Joni Mitchell has long been a monument to her own ego--a great
talent grown so overimpressed with herself that she couldn't tell
the difference between her golden history and her leaden present.
So maybe the idea of her album of standards makes you cringe--especially
since she named it Both Sides Now (Reprise), after a
great song she wrote herself. But for once her infatuation with her
own voice serves her well. Backed by a full orchestra with cameos
by Herbie Hancock, Wayne Shorter, and Mark Isham, her deep,
nicotine-cured contralto sounds positively lustrous on pop classics
sequenced to delineate (ta-da) "the arc of a modern romantic
relationship." She swings, she phrases, she bends, she ornaments,
beating the pants off similar efforts by Linda Ronstadt and Sinead
O'Connor, if not Willie Nelson. And if she believes Both Sides Now
and A Case of You hold up next to You've Changed and Stormy
Weather, well, she's right.
With all the action it had to happen--adolescents who not just write songs (like Grammy-winning Christina Aguilera, or 'N Sync's JC Chasez), but have the knack. The winners are Norwegian lasses Marion Raven and Marit Larsen of M2M. It's not clear whether they'll storm the U.S. marketplace. But if you want a view of not quite sexualized females that doesn't pander to sexualized males, try the impossibly vulnerable Don't Say You Love Me and Girl of Your Dreams on Shades of Purple (Atlantic).

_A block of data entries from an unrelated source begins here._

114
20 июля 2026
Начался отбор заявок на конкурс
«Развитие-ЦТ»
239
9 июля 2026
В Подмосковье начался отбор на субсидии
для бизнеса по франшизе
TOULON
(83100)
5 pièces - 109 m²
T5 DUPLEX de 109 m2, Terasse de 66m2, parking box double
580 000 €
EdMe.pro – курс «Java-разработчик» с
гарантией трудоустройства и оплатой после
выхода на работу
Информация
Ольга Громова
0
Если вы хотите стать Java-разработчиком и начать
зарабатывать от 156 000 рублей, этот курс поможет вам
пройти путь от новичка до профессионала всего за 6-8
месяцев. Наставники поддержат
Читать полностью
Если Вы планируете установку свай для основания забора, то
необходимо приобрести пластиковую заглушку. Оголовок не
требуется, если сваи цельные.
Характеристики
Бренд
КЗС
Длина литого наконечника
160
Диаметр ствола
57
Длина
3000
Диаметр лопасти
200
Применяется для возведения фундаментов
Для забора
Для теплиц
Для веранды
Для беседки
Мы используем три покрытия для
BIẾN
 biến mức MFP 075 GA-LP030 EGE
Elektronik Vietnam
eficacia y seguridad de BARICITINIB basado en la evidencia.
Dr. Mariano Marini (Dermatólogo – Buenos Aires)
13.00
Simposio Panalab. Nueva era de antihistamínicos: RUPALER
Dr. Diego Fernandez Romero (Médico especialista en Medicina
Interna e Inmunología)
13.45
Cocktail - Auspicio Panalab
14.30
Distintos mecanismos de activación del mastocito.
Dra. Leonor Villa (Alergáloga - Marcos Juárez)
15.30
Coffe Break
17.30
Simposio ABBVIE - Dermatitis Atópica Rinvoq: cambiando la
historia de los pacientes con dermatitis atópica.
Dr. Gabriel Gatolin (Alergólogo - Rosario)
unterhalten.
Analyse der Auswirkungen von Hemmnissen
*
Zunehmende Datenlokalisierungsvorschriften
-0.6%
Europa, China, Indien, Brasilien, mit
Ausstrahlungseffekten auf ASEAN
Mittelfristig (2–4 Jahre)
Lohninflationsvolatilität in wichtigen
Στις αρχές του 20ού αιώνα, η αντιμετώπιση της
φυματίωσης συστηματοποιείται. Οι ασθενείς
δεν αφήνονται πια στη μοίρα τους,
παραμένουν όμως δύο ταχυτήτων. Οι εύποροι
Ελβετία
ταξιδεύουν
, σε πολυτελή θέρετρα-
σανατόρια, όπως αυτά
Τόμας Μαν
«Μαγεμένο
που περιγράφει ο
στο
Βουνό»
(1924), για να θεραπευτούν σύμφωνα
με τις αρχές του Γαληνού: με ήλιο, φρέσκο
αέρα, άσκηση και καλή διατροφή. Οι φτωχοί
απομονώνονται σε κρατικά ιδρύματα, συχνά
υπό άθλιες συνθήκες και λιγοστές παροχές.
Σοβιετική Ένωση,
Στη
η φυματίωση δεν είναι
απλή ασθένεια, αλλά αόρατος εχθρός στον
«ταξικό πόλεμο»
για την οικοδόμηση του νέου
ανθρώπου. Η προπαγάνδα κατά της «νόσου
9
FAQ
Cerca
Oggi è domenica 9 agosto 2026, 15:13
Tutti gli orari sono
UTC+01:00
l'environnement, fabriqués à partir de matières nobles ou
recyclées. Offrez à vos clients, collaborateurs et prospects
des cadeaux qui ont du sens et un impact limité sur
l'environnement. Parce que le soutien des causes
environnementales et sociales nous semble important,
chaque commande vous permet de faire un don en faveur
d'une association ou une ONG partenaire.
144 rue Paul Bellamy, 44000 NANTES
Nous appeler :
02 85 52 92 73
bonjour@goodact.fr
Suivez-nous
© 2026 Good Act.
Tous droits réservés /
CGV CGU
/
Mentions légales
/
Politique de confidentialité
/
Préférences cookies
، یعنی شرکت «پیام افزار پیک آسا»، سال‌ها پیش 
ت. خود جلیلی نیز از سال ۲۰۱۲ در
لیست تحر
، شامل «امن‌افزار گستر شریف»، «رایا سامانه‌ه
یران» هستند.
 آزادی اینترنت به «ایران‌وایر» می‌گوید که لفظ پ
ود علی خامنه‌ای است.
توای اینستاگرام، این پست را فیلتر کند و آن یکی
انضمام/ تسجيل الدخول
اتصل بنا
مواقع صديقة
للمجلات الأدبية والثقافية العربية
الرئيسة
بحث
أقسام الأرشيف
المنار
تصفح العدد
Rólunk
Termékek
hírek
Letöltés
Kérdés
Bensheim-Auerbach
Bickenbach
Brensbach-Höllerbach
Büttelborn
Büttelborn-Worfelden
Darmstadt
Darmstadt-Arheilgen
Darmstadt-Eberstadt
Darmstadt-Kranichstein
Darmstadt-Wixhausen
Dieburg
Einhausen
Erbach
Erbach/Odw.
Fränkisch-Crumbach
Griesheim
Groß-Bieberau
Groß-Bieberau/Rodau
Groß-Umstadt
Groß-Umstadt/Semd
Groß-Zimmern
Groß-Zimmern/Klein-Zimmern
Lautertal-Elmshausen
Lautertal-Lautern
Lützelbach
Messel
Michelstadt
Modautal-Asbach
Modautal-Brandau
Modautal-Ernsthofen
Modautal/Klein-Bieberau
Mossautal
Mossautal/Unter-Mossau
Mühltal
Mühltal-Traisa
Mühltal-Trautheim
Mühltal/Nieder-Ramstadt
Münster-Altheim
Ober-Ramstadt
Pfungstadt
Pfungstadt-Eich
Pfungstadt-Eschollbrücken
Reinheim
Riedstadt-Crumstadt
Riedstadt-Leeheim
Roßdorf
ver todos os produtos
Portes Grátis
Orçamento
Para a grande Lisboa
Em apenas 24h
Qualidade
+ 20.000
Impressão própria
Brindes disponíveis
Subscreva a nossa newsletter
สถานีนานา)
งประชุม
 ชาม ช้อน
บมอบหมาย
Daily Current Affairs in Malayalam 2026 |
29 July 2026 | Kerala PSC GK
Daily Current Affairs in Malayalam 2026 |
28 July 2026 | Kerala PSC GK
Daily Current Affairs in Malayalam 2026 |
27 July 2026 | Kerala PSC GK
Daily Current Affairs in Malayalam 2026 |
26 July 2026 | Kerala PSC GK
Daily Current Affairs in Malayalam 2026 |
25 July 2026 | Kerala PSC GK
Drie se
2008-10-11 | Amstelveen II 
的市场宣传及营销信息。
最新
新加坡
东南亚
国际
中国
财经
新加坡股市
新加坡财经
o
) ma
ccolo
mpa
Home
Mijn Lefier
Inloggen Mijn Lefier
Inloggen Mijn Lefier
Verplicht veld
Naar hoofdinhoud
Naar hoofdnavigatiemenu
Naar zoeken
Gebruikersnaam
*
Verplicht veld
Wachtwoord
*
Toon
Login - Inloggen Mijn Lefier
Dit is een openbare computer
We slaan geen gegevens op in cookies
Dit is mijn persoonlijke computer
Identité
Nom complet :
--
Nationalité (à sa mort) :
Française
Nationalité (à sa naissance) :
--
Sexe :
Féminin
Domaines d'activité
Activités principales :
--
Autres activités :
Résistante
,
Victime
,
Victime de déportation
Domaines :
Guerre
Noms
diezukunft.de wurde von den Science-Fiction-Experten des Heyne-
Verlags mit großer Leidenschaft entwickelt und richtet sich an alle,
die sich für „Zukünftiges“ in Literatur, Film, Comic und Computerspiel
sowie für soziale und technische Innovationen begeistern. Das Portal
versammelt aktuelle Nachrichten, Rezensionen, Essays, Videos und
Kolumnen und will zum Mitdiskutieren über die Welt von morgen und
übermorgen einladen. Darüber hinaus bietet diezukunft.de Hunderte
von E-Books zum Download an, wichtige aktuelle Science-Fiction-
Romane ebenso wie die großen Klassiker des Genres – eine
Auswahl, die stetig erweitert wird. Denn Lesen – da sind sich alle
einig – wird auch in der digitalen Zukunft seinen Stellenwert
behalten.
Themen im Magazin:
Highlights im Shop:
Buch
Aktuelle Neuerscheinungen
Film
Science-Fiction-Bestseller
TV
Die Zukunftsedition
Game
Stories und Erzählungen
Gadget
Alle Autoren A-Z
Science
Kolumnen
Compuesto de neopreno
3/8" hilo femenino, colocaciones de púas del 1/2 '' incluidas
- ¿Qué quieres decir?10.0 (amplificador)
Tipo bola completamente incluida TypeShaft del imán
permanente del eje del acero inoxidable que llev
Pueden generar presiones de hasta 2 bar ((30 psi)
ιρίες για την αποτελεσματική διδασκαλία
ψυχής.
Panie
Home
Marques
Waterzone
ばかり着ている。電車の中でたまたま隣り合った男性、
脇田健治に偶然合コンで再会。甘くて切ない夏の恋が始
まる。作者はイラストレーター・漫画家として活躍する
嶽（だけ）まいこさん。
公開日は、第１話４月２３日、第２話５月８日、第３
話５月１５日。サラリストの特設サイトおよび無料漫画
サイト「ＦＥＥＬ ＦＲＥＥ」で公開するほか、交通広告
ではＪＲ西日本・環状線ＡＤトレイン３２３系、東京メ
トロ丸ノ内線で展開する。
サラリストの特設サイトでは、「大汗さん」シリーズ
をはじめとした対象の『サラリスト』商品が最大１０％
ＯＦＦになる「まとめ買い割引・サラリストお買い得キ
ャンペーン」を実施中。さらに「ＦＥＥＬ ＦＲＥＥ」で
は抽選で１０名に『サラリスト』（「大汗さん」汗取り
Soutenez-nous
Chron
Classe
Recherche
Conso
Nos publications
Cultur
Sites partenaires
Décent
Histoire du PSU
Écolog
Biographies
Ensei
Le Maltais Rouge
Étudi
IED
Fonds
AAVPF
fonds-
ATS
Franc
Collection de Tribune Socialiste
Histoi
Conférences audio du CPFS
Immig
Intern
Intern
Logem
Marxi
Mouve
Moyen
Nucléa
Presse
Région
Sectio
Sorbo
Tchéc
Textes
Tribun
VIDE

With The Rockafeller Skank and then Praise You everywhere including Kodak and Nike ads, English DJ Fatboy Slim is getting his props. But his most irresistible album isn't "his own" music--it's the mix tape On the Floor at the Boutique (Astralwerks), which climaxes with Rockafeller Skank from a start provided by the Incredible Bongo Band and Fred Wesley's Horny Horns.